During the regular round robin of questions, I ended up with one on how organizations & individuals can equip themselves to manage mental health. Given my recent obsession with the topic, I leapt to the edge of the seat and started rattling off my opinion. Two minutes into my monologue, Mr. Moderator cuts me off. He says his principles don’t allow him to let me to speak further. He said, “Our children are locked indoors all day with little interaction with their friends. Life has changed drastically for them. They do not complain about mental health problems. They are doing just fine. Why can we as adults not learn from them? Talking about mental health is not healthy nor positive. I am a strong believer in positivity and hence cannot let you speak further.”

It took me a second to recover from his reaction. However, me being me, pressed on to say that mental health is a real issue and one that should be addressed. After a few more comments on having more white hair than me and having being in the industry for a lot longer, I realized that I was losing this war. I spent the rest of the discussion reeling under just happened. As you can guess, not a lot of questions were directed my way post that.

When I finally got over my initial agony (hey! I’m human), I realized how fortunate I am that my manager does believe in mental health and can spend hours listening to me agonize over the most trivial things. I am fortunate to be surrounded by a support system that believes it is OK for me to take time off when I say I’m not feeling OK; a system that is designing itself to build stronger, more resilient people not by denying the reality but by supporting it. I also realized that not everyone is as fortunate and this is the reason why the system we build also needs to guard against disbelievers.  

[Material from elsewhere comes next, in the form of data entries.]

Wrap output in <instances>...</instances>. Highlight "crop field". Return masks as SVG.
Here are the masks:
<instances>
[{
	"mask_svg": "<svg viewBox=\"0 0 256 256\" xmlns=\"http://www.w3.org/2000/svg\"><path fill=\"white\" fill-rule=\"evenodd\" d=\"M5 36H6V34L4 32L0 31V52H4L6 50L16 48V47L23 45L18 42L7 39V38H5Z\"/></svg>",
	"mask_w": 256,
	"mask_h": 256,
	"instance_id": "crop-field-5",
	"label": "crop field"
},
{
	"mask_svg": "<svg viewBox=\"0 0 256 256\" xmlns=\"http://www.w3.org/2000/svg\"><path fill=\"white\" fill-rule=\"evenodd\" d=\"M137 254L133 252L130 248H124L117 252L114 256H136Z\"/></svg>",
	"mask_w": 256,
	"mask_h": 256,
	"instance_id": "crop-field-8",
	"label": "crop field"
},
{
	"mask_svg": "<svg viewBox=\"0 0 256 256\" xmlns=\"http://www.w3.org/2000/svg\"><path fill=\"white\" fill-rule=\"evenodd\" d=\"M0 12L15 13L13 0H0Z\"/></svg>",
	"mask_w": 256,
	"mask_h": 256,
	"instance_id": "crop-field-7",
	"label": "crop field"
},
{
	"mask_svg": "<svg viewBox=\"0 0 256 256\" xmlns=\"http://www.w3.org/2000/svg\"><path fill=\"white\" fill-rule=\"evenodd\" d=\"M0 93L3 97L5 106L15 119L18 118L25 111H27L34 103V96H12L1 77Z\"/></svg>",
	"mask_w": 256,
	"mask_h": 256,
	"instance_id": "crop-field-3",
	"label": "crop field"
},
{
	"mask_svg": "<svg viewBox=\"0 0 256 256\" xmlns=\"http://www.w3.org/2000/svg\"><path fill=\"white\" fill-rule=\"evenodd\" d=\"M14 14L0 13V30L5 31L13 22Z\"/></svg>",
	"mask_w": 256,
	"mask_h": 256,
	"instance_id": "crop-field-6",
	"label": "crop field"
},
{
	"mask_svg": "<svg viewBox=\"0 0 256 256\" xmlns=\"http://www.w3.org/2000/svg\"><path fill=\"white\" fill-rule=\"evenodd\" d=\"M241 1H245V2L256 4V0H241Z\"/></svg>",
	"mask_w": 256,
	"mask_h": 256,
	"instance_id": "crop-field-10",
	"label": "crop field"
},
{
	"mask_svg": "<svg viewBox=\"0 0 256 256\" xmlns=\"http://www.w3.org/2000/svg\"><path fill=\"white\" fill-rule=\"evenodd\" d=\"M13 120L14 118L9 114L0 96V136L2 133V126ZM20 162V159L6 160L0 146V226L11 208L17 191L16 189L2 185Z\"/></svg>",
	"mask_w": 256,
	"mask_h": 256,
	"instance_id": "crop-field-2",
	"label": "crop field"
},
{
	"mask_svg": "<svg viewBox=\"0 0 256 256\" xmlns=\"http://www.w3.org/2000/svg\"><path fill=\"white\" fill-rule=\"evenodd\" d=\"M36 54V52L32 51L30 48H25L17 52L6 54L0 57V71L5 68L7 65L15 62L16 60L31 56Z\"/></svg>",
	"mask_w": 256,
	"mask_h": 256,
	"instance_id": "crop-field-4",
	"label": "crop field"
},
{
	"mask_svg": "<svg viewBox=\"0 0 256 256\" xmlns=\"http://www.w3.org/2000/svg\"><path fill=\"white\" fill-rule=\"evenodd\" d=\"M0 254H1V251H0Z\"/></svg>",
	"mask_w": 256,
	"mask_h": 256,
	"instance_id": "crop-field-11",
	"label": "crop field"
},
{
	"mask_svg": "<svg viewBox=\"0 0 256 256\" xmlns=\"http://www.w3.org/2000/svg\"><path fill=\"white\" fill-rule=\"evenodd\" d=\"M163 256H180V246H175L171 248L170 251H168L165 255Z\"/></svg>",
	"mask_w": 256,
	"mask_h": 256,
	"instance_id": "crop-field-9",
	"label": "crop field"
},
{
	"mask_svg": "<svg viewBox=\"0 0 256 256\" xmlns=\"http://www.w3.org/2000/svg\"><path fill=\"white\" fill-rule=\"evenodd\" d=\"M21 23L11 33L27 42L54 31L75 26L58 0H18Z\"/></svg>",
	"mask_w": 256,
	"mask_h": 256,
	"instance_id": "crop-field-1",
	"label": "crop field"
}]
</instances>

We have a long way to go before we crack the code to solving for mental health. Unlike most ailments, there isn’t a single virus, bacteria or fungi to fight but a myriad of reasons not all of which can be guarded against. It is a bigger battle in some cultures than others and to believe that a one size fits all approach will work is naïve. It will differ not only from organization to organization but across countries, social-economic strata, gender and more. Over time, I know organizations will get better at cultivating low stress, happier environment. I hope that day isn’t too far from today.

I also hope that as I continue to expand my connections across the world, I continue to meet people with disparate views that allow me to build better solutions. As mad as I may have been at the moderator initially, it helped me question something I had taken for granted and for that, I am thankful.